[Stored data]
-=-=-=-=-
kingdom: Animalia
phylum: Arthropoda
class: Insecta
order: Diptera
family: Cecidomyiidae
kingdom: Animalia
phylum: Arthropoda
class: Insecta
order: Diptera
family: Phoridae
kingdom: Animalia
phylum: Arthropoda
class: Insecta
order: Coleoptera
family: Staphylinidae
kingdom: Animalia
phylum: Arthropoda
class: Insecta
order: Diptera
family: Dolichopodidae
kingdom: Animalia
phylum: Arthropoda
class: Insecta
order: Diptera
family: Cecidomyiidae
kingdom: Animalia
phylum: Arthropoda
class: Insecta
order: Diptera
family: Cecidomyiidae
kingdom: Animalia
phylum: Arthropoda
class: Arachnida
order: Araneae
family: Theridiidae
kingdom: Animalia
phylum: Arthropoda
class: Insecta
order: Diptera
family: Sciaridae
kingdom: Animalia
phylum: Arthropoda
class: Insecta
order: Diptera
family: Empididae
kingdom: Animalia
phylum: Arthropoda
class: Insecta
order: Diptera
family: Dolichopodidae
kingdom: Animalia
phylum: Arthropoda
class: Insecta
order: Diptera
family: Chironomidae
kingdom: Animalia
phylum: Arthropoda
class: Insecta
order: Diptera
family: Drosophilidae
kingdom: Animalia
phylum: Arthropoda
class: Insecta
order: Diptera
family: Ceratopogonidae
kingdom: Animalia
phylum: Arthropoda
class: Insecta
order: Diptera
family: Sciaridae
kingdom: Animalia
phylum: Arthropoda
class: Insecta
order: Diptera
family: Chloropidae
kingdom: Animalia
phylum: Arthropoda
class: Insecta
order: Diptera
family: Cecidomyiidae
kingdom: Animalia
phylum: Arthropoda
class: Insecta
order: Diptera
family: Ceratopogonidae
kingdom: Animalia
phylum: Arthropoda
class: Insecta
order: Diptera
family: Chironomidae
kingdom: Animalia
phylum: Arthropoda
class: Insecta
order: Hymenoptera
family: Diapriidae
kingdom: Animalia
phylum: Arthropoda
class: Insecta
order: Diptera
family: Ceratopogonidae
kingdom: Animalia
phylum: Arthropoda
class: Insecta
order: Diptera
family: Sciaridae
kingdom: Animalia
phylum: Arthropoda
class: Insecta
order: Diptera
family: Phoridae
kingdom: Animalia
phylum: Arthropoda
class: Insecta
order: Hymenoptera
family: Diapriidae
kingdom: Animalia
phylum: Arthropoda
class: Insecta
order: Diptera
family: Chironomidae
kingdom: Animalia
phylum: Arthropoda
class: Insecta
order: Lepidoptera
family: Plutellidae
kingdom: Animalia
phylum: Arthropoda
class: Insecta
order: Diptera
-=-=-=-=-
▸ **PROBLEM REQUIREMENTS**
Change every instance of "phylum" to "division" throughout the data above, and leave all other lines and text exactly as they stand.

▸ **RESPONSE TO THIS TASK**
kingdom: Animalia
division: Arthropoda
class: Insecta
order: Diptera
family: Cecidomyiidae
kingdom: Animalia
division: Arthropoda
class: Insecta
order: Diptera
family: Phoridae
kingdom: Animalia
division: Arthropoda
class: Insecta
order: Coleoptera
family: Staphylinidae
kingdom: Animalia
division: Arthropoda
class: Insecta
order: Diptera
family: Dolichopodidae
kingdom: Animalia
division: Arthropoda
class: Insecta
order: Diptera
family: Cecidomyiidae
kingdom: Animalia
division: Arthropoda
class: Insecta
order: Diptera
family: Cecidomyiidae
kingdom: Animalia
division: Arthropoda
class: Arachnida
order: Araneae
family: Theridiidae
kingdom: Animalia
division: Arthropoda
class: Insecta
order: Diptera
family: Sciaridae
kingdom: Animalia
division: Arthropoda
class: Insecta
order: Diptera
family: Empididae
kingdom: Animalia
division: Arthropoda
class: Insecta
order: Diptera
family: Dolichopodidae
kingdom: Animalia
division: Arthropoda
class: Insecta
order: Diptera
family: Chironomidae
kingdom: Animalia
division: Arthropoda
class: Insecta
order: Diptera
family: Drosophilidae
kingdom: Animalia
division: Arthropoda
class: Insecta
order: Diptera
family: Ceratopogonidae
kingdom: Animalia
division: Arthropoda
class: Insecta
order: Diptera
family: Sciaridae
kingdom: Animalia
division: Arthropoda
class: Insecta
order: Diptera
family: Chloropidae
kingdom: Animalia
division: Arthropoda
class: Insecta
order: Diptera
family: Cecidomyiidae
kingdom: Animalia
division: Arthropoda
class: Insecta
order: Diptera
family: Ceratopogonidae
kingdom: Animalia
division: Arthropoda
class: Insecta
order: Diptera
family: Chironomidae
kingdom: Animalia
division: Arthropoda
class: Insecta
order: Hymenoptera
family: Diapriidae
kingdom: Animalia
division: Arthropoda
class: Insecta
order: Diptera
family: Ceratopogonidae
kingdom: Animalia
division: Arthropoda
class: Insecta
order: Diptera
family: Sciaridae
kingdom: Animalia
division: Arthropoda
class: Insecta
order: Diptera
family: Phoridae
kingdom: Animalia
division: Arthropoda
class: Insecta
order: Hymenoptera
family: Diapriidae
kingdom: Animalia
division: Arthropoda
class: Insecta
order: Diptera
family: Chironomidae
kingdom: Animalia
division: Arthropoda
class: Insecta
order: Lepidoptera
family: Plutellidae
kingdom: Animalia
division: Arthropoda
class: Insecta
order: Diptera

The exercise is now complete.